Rate limiting is a rucial security mechanism that controls how much network traffic can flow through a system. When building web applications, one of the most important places to implement rate limiting is in your authentication system.
Consider what happens when users log into your application. Without any restrictions, someone (or something) could attempt to log in hundreds or even thousands of times per minute. This is where rate limiting becomes essential. It allows you to set specific boundaries around how many login attempts a user or automated program can make within a certain timeframe. This measured approach protects your system from various security threats and helps maintain stable performance.
Bots and brute force attacks
Before diving into implementation, let's understand two key concepts that are central to authentication security: bots and brute force attacks.
Bots are automated software applications programmed to perform repetitive tasks at speeds far beyond human capability.
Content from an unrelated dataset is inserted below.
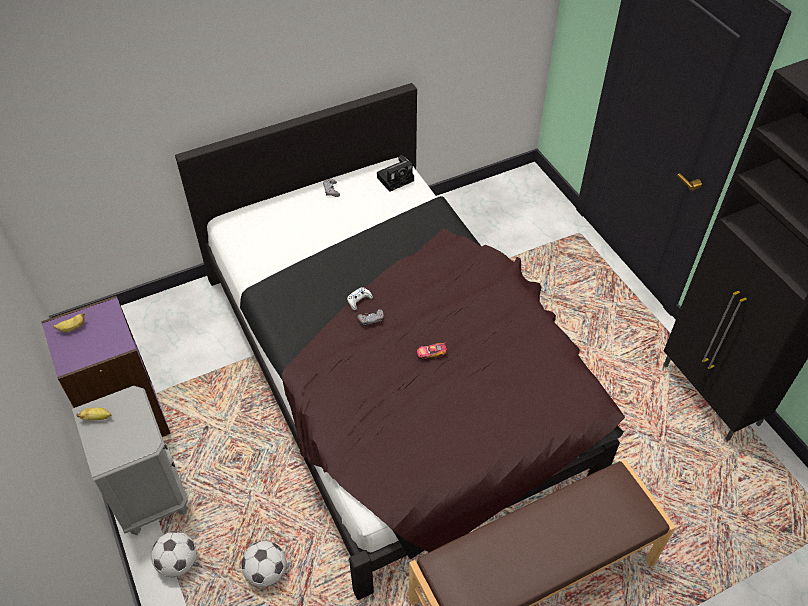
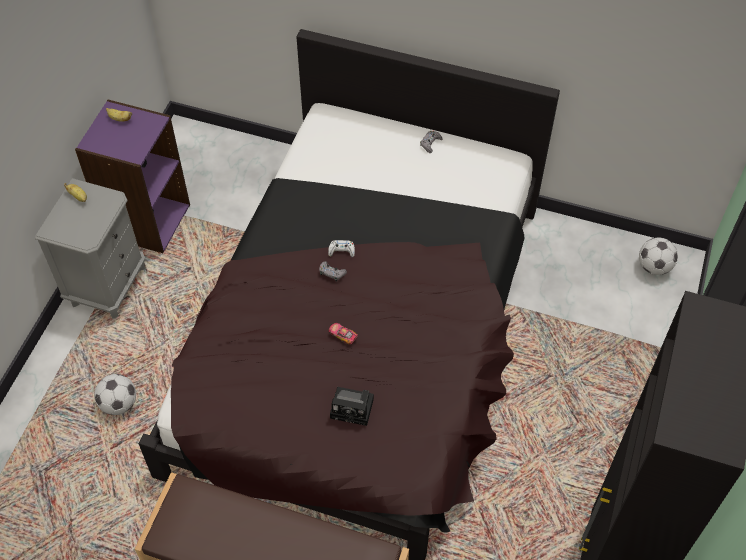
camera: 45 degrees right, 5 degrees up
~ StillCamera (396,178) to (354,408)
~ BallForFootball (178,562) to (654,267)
In the context of authentication, malicious bots can be particularly dangerous because they can make thousands of login requests per minute, attempting to break into user accounts.
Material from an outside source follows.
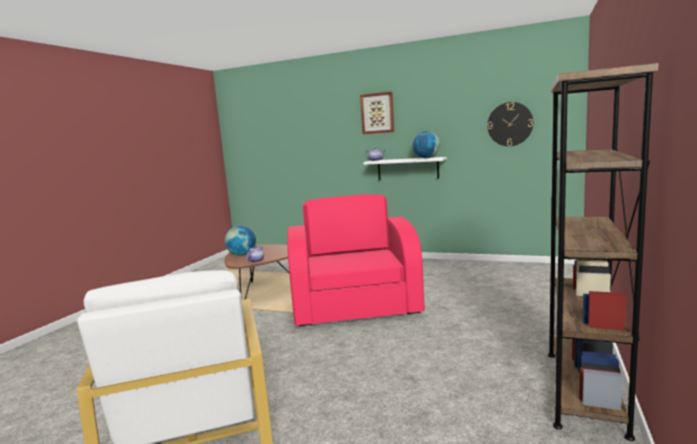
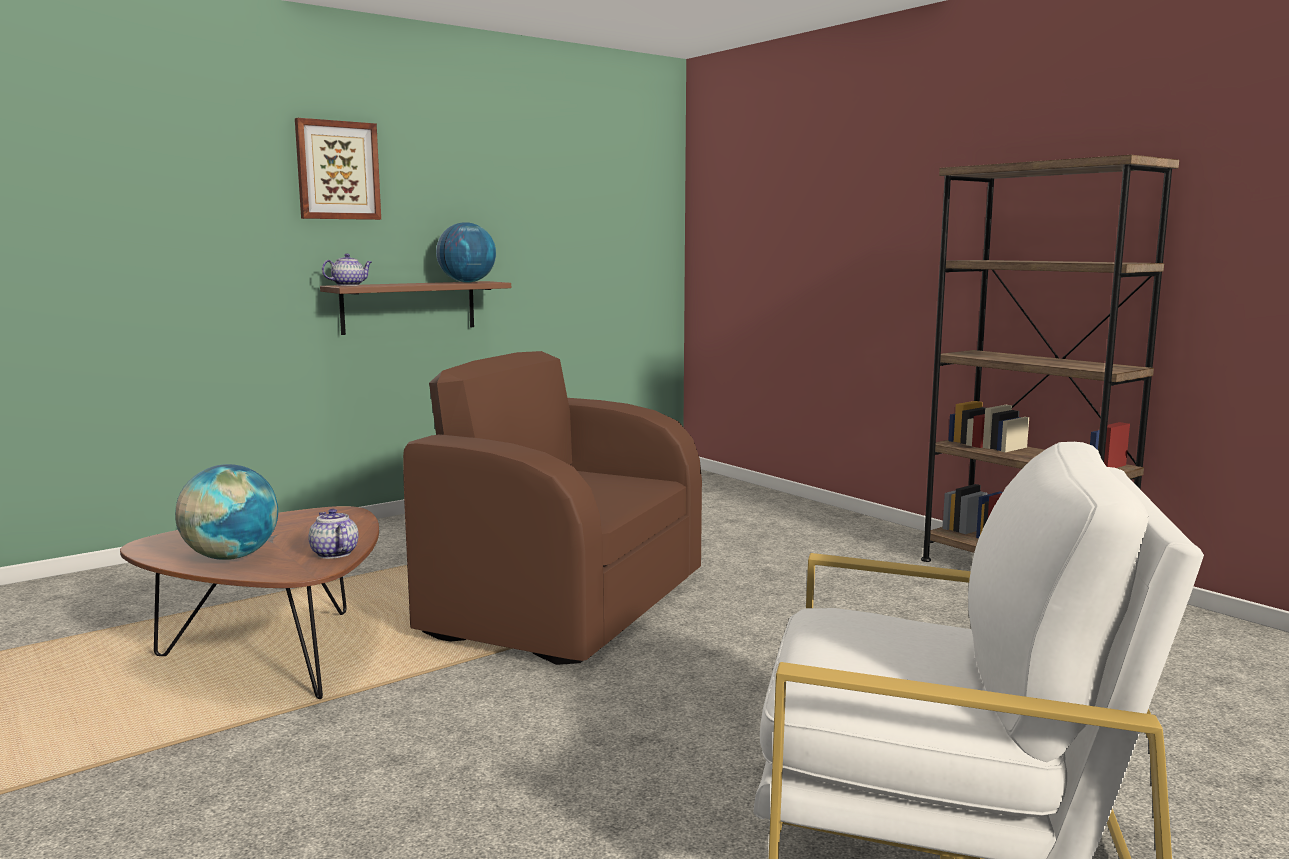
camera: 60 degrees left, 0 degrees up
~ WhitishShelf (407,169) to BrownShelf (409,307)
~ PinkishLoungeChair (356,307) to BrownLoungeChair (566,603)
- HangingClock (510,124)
These automated attacks often employ a technique called brute force: a methodical approach where the bot systematically tries different password combinations until it finds the correct one. Without rate limiting, a single bot could test millions of password combinations in the time it would take a human to try just a handful.
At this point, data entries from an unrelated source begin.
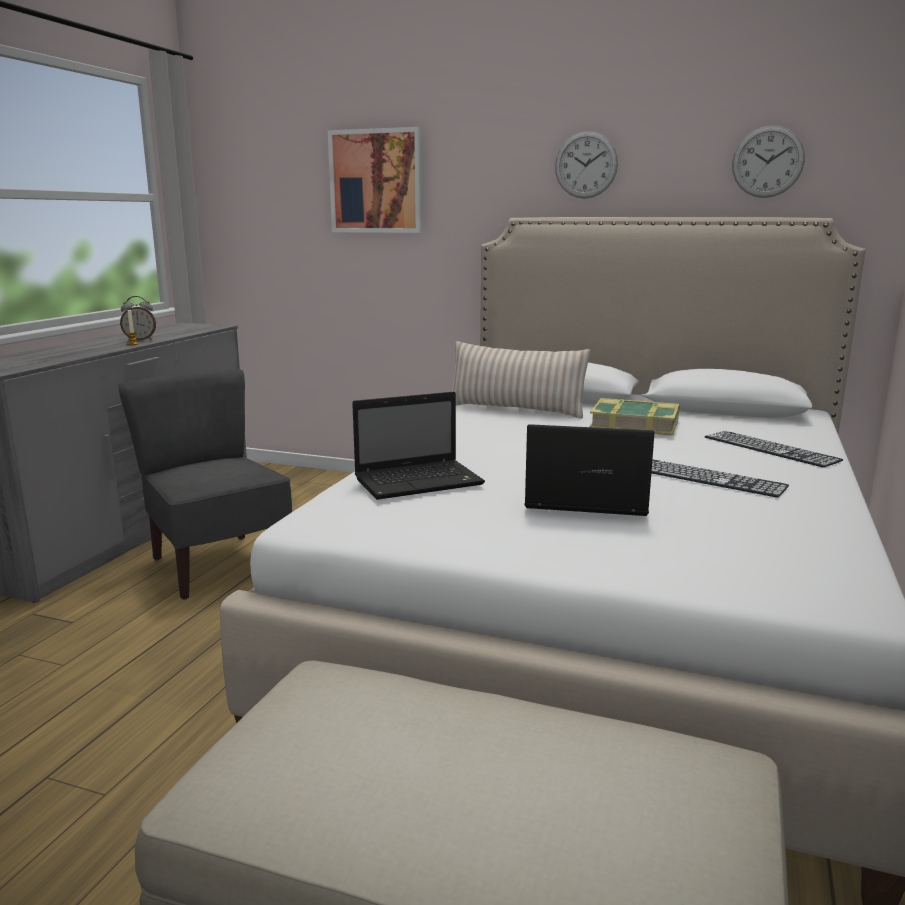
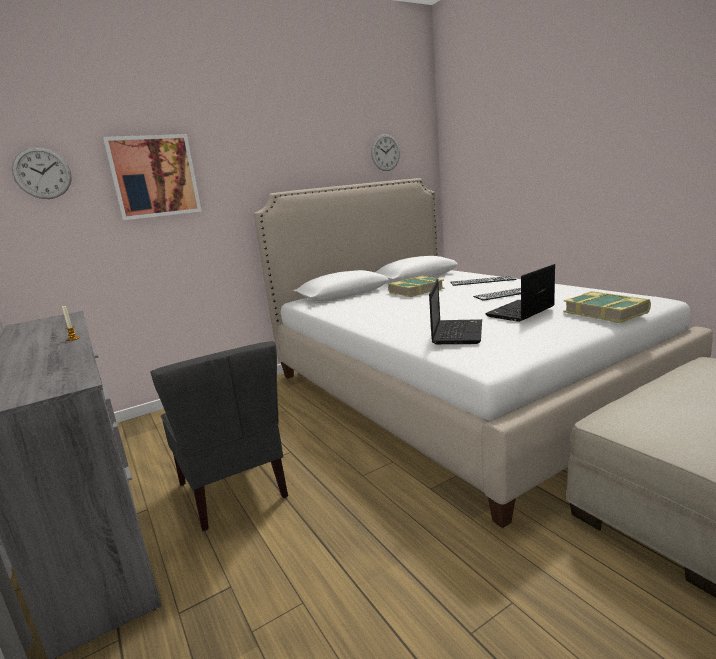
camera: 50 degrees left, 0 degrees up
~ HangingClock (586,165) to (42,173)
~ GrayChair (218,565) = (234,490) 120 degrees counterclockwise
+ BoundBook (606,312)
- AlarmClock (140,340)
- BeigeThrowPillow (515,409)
This is precisely why rate limiting is crucial for authentication endpoints. While rate limiting applies to all login attempts - whether from legitimate users or automated systems - its primary purpose is to defend against malicious bots.
By restricting the number of login attempts within a specific timeframe, we create an effective defense against these automated attacks. Even if a bot can generate thousands of password combinations, rate limiting ensures it can only test a few of them within any given window of time, making brute force attacks impractical.
Implementing rate limit
Now that we understand why rate limiting is crucial for authentication security, let's explore how to implement it using the "fixed window" strategy.
In the "fixed window" strategy, we track the number of login attempts within a predefined time period, and this count is reset after the time period expires.
For example, if we allow 5 login attempts in a one-minute window, a user could make:
- 5 login attempts between, say, 2:00:00 and 2:00:59
- Then the counter would reset at 2:01:00
- Another 5 login attempts would be possible between 2:01:00 and 2:01:59
But how do we know where these login attempts are coming from? We use the client's IP address as the unique identifier. In the implementation below, the authRateLimit() function accepts the IP address as an argument:
const rateLimitStore = new Map<string, { count: number; lastRequest: number }>()
// These values determine how many requests a user can make within a time window
const MAX_AUTH_REQUESTS = 5 // Allow 5 requests
const WINDOW_IN_SECONDS = 60 // Within a 60-second window
/************************************************
*
* Auth rate limit
*
************************************************/
export async function authRateLimit(
ip: string
): Promise<{ limited: boolean; retryAfter?: number; message?: string }> {
const key = `auth:${ip}`
const now = Date.now()
const currentLimit = rateLimitStore.get(key)
if (!currentLimit) {
// First time request for this IP
// Initialise their counter and start their window
rateLimitStore.set(key, {
count: 1,
lastRequest: now,
})
return { limited: false }
}
// Convert our window from seconds to milliseconds for comparison
const windowMs = WINDOW_IN_SECONDS * 1000
// Calculate when the current window expires
const windowExpiry = currentLimit.lastRequest + windowMs
if (now > windowExpiry) {
// The previous window has expired
// Start a fresh window with a reset counter
rateLimitStore.set(key, {
count: 1,
lastRequest: now,
})
return { limited: false }
}
// We're still in the current window
// Check if the user has exceeded their request limit
if (currentLimit.count >= MAX_AUTH_REQUESTS) {
// User has made too many requests
const retryAfter = Math.ceil((windowExpiry - now) / 1000)
return {
limited: true,
retryAfter,
message: `Too many sign-in attempts. Please try again in ${retryAfter} seconds.`,
}
}
// User hasn't exceeded their limit
// Increment their counter but keep them in the same window
rateLimitStore.set(key, {
count: currentLimit.count + 1,
lastRequest: currentLimit.lastRequest,
})
return { limited: false }
}To help you better understand how the function evaluates each request, I have made a diagram:
One important aspect to note about our implementation is its storage mechanism. Currently, I'am using a Map data structure to store rate limiting information directly in memory. You might want to consider alternatives like a database or a key-value store such as Redis. The choice between these storage options will depend on your specific requirements, such as whether you need persistence across server restarts or need to share rate limit information across multiple servers.
It's also worth noting that while I've implemented this solution in TypeScript, the core logic can be adapted to any programming language.